我正在将用scala编写的流应用程序移植到python。我想手动提交DStream的偏移量。可以在scala中完成,如下所示:
stream = KafkaUtils.createDirectStream(soomeConfigs)
stream.foreachRDD { rdd =>
val offsetRanges = rdd.asInstanceOf[HasOffsetRanges].offsetRanges
// some time later, after outputs have completed
stream.asInstanceOf[CanCommitOffsets].commitAsync(offsetRanges)
}
但是我无法在python中找到类似的API。您能指导我如何使用python客户端手动提交偏移量吗?
答案 0 :(得分:1)
我通过回到pyspark 2.2库解决了这个问题,因为它具有API来获取offsetRanges并在redis上存储偏移量。我不得不回到python 2.7,因为python 3.6中没有“长期”支持。

(数据集节选)
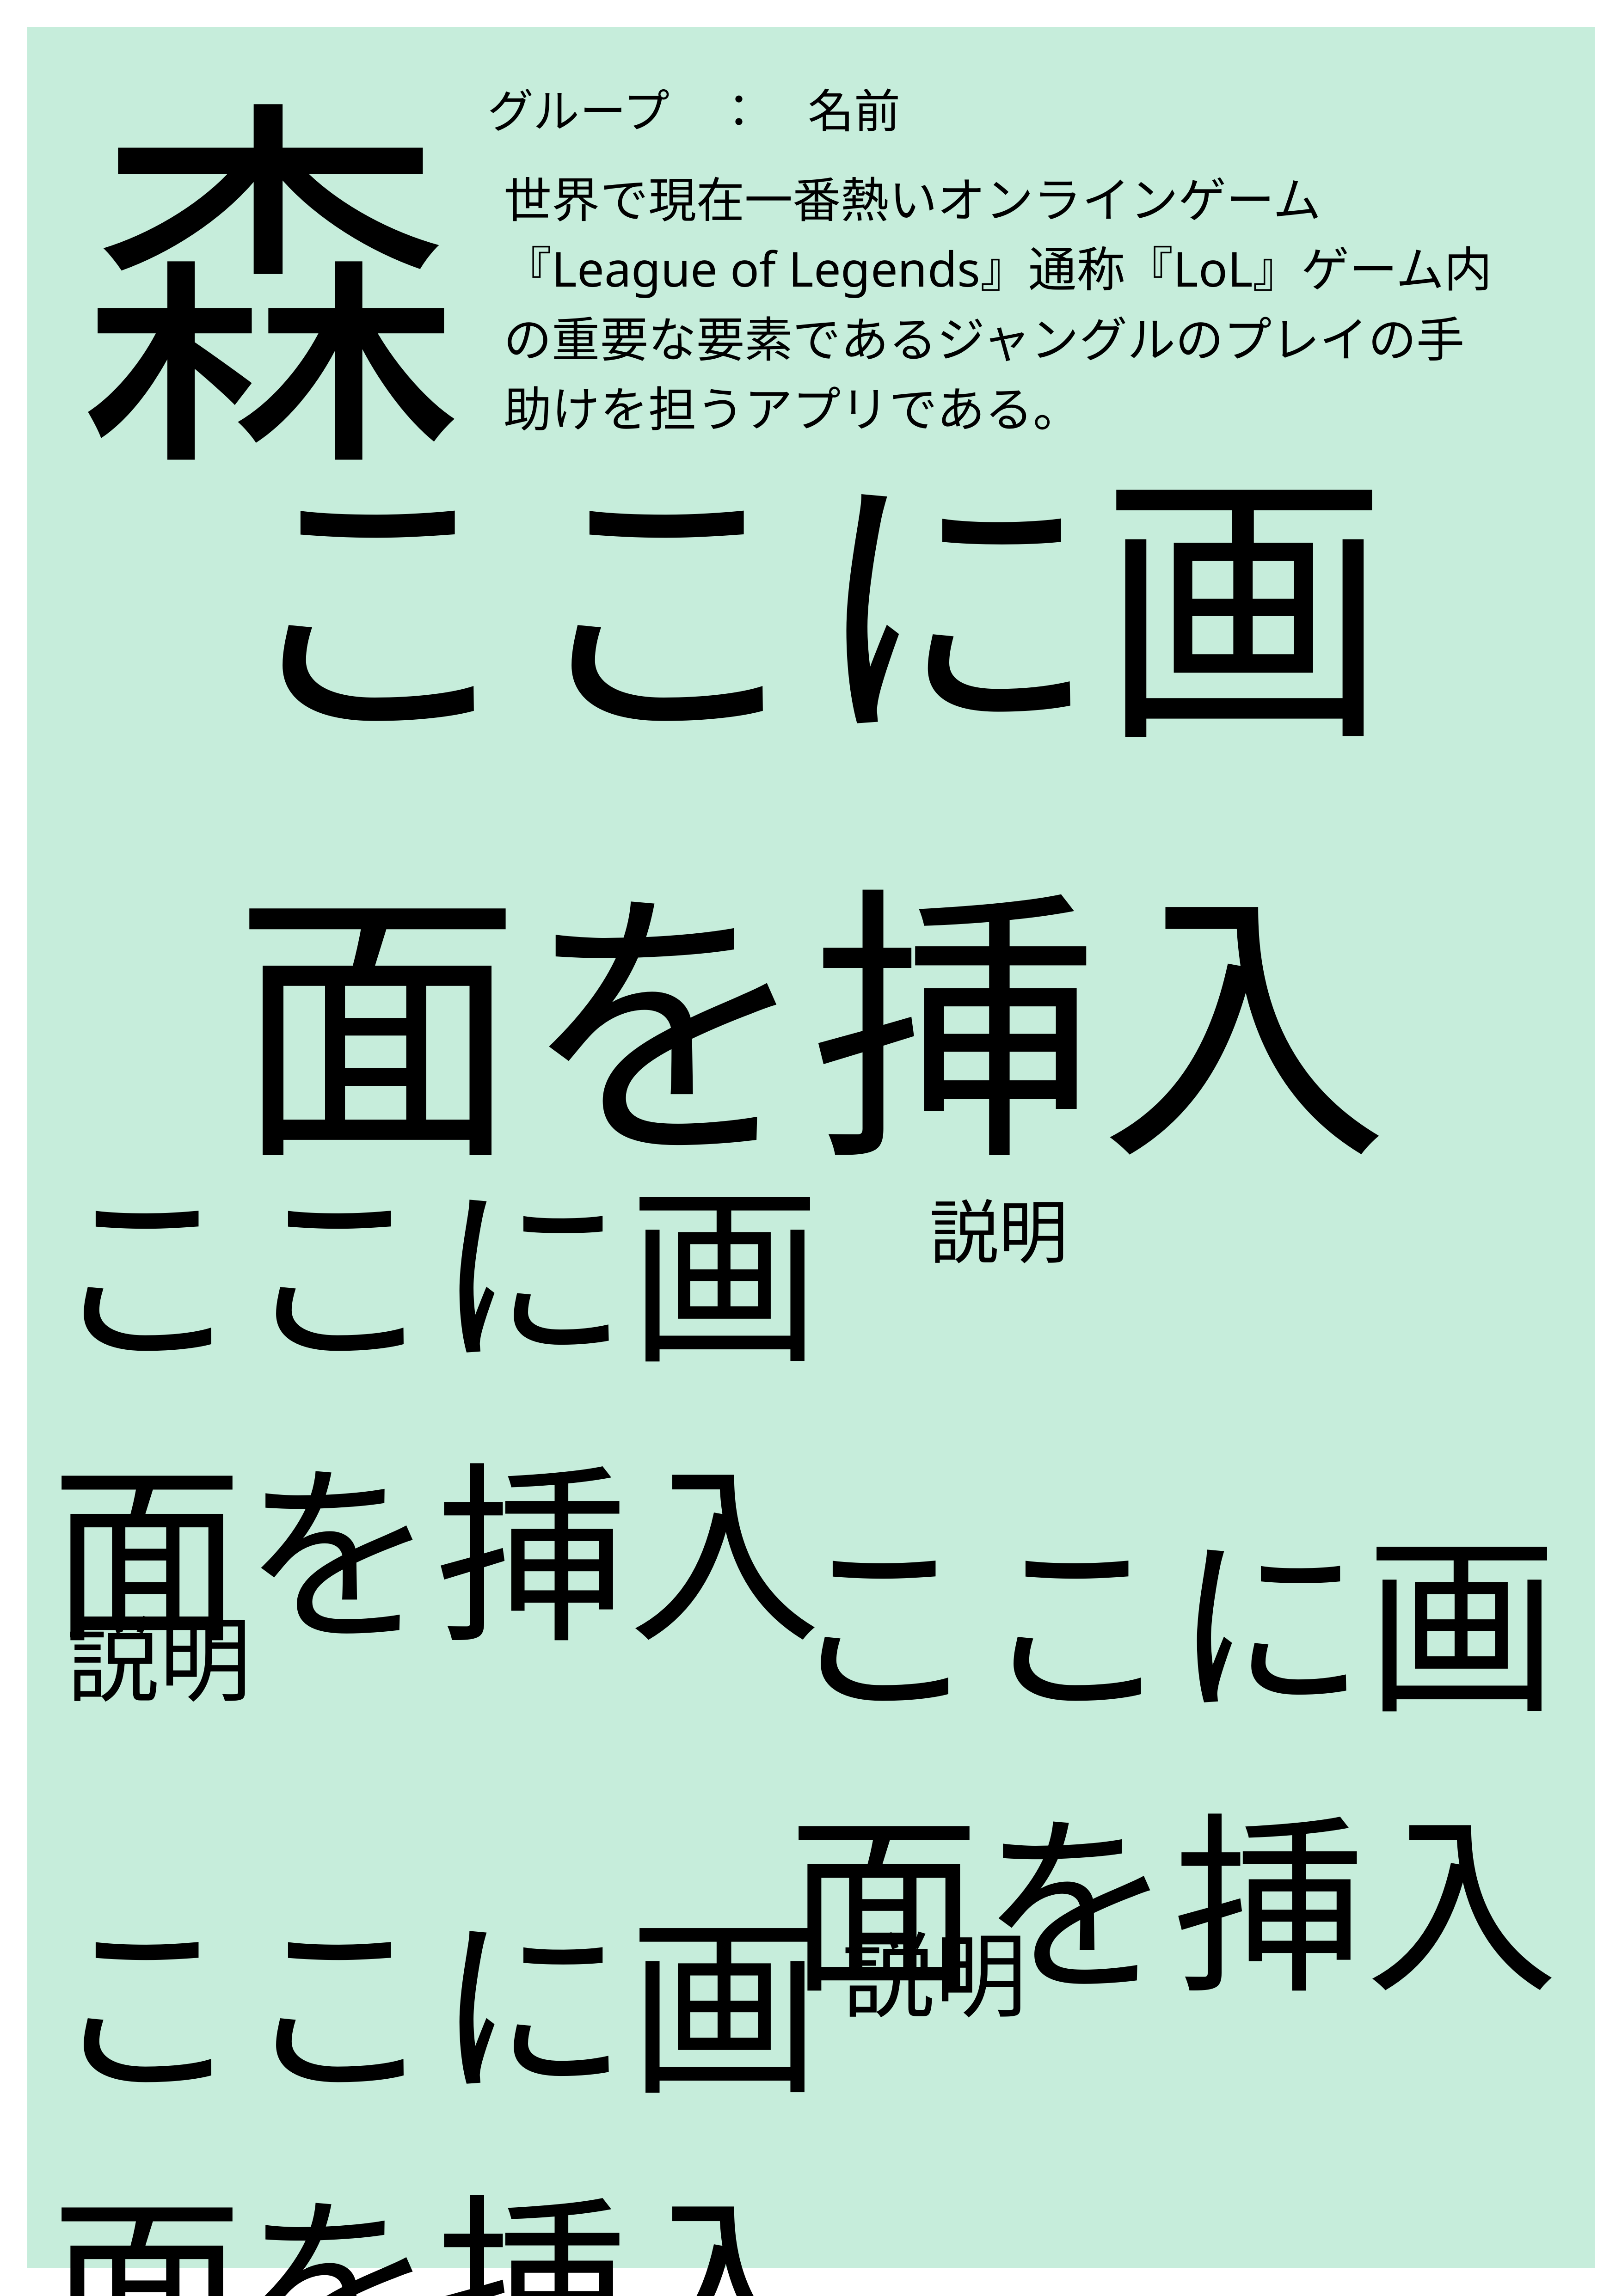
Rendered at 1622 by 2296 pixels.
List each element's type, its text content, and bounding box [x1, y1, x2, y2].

text_box ここに画面を挿入 [780, 1469, 1606, 1862]
text_box ここに画面を挿入 [856, 1998, 868, 2007]
text_box 世界で現在一番熱いオンラインゲーム『League of Legends』通称『LoL』ゲーム内の重要な要素であるジャングルのプレイの手助けを担うアプリである。 [497, 158, 1518, 435]
text_box グループ ： 名前 [480, 71, 1513, 124]
subtitle ここに画面を挿入 [105, 508, 1517, 1086]
text_box ここに画面を挿入 [43, 1850, 868, 2243]
title 森 [0, 0, 552, 530]
text_box 説明 [836, 1898, 1464, 1998]
text_box 説明 [60, 1583, 688, 1683]
text_box ここに画面を挿入 [43, 1119, 868, 1512]
text_box 説明 [923, 1174, 1497, 1250]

◆ 任务列表:
A. 请一字不差地重写上面关于手动提交偏移量的帖子中的一段，从"我正在将用scala编写的流"起，一直到"答案 0 :(得分:1)"为止。
B. 请原样再现上方条目中的这几行：从条目开头起，一直到含有"text_box ここに画面を挿入 [856, 1998, 868, 2007]"的那一行为止，首尾两行都包括在内。答案中不要带图片。

◆ 答复内容:
A.
我正在将用scala编写的流应用程序移植到python。我想手动提交DStream的偏移量。可以在scala中完成,如下所示:
stream = KafkaUtils.createDirectStream(soomeConfigs)
stream.foreachRDD { rdd =>
val offsetRanges = rdd.asInstanceOf[HasOffsetRanges].offsetRanges
// some time later, after outputs have completed
stream.asInstanceOf[CanCommitOffsets].commitAsync(offsetRanges)
}
但是我无法在python中找到类似的API。您能指导我如何使用python客户端手动提交偏移量吗?
答案 0 :(得分:1)

B.
Rendered at 1622 by 2296 pixels.
List each element's type, its text content, and bounding box [x1, y1, x2, y2].

text_box ここに画面を挿入 [780, 1469, 1606, 1862]
text_box ここに画面を挿入 [856, 1998, 868, 2007]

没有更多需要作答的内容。